Je merkt het meteen of je een klik hebt met een instrument, of niet
Dezelfde Londense vioolbouwer nodigde Jansen vorig jaar uit voor een uniek project. Ze kreeg de kans om twaalf Stradivariusviolen uit te proberen. Het resulteerde in haar nieuwe album 12 Stradivari én in een documentaire: Falling for Stradivari. ‘Er zaten prachtige instrumenten tussen. Het was bijvoorbeeld heel bijzonder om op de viool van Nathan Milstein te spelen. Of op die van de vorig jaar overleden Ida Haendel. Ik heb haar ooit één keer ontmoet. Het voelde heel speciaal om op die manier zo dicht bij haar te komen. Er waren misschien twee instrumenten waarmee ik duidelijk een klik had. Ik had er graag langer op willen spelen om ze beter te leren kennen. Maar dan nog: de Shumsky is mijn stem. Die wissel ik voor geen goud in.’
De Shumsky is mijn stem. Die wissel ik voor geen goud in
Een tournee met Amsterdam Sinfonietta, de release van haar nieuwe cd met bijbehorende documentaire, en dan was er deze septembermaand ook nog de lancering van de film The Quest for Tonewood waarin Jansen een rol speelt. Gaspar Borchardt, vioolbouwer uit Cremona, gaat op zoek naar de perfecte esdoorn om een viool voor haar te maken. Hij trekt daarvoor de wouden van Bosnië in, louche kapers op de kust en gevaarlijke mijnenvelden trotserend. In het laatste shot is te zien hoe Jansen in Schloss Elmau in de Beierse Alpen het instrument voor het eerst in handen krijgt. ‘De viool klonk heel mooi en veelbelovend.

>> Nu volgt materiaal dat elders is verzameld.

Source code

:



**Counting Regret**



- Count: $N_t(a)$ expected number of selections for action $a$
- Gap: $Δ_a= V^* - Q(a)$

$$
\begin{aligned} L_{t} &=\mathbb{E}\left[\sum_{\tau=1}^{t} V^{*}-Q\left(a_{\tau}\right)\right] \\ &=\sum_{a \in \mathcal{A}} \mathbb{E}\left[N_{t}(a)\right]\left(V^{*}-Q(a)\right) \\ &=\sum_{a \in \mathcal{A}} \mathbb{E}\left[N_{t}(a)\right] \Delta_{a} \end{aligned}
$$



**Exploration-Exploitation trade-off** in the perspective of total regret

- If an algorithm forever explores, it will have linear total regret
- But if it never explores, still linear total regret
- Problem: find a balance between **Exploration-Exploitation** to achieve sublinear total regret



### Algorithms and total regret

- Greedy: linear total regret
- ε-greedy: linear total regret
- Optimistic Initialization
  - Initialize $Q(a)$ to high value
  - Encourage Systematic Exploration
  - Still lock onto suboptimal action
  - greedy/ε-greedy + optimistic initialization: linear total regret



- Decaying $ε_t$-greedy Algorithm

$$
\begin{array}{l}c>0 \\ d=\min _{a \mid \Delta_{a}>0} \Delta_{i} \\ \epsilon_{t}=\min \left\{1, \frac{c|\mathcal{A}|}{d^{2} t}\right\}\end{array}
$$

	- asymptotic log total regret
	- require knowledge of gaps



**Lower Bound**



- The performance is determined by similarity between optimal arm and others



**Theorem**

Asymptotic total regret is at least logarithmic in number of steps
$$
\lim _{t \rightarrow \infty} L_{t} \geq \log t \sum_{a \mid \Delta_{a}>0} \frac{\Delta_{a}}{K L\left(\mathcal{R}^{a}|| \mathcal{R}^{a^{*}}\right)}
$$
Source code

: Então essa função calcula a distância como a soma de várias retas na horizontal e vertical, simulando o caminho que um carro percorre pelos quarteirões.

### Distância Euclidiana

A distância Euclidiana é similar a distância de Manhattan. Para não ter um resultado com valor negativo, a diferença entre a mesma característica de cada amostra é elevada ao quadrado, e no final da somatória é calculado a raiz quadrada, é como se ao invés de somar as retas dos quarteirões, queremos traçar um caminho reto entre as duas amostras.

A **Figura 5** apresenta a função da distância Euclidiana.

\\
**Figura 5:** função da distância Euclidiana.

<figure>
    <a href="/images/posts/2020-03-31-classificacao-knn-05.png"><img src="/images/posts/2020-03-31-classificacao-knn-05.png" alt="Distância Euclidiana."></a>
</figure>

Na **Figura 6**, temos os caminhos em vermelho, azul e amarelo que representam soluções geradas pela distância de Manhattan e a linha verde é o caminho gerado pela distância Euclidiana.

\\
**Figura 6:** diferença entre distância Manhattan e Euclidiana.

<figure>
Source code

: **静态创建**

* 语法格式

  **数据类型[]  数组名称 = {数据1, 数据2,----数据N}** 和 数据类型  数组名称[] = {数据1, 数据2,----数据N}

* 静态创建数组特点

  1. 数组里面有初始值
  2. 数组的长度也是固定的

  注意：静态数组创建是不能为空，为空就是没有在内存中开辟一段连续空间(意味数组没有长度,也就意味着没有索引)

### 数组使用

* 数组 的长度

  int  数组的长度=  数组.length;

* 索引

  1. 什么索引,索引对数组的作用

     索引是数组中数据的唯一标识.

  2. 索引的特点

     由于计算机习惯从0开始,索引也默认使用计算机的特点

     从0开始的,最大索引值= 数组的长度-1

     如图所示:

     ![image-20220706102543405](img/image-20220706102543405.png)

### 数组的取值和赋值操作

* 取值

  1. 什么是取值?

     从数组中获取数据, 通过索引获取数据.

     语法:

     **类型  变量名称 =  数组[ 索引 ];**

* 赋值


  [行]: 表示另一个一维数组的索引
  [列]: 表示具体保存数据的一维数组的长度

Het is helaas de enige keer dat ik erop heb gespeeld. Vlak daarna brak de pandemie uit met alle reisrestricties en andere beperkingen van dien. Ik zou het heel leuk vinden om het instrument nog eens verder te ontdekken.’
Hoe ongelooflijk belangrijk het instrument ook is, uiteindelijk gaat het bij samenspelen om vertrouwen, vertelt Jansen. ‘Dat vertrouwen is er bij Amsterdam Sinfonietta. Je kent elkaar door en door. Maar dat vertrouwen is er bijvoorbeeld ook bij Denis Kozhukhin met wie ik in april een recital geef in de Grote Zaal. Een fantastische pianist en een ontzettend fijngevoelig kamermusicus. Afgelopen zomer heb ik een paar concerten met hem gespeeld tijdens mijn kamermuziekfestival in Utrecht. Op vertrouwen kun je verder bouwen. Het is de basis om volledig vrij te kunnen musiceren.’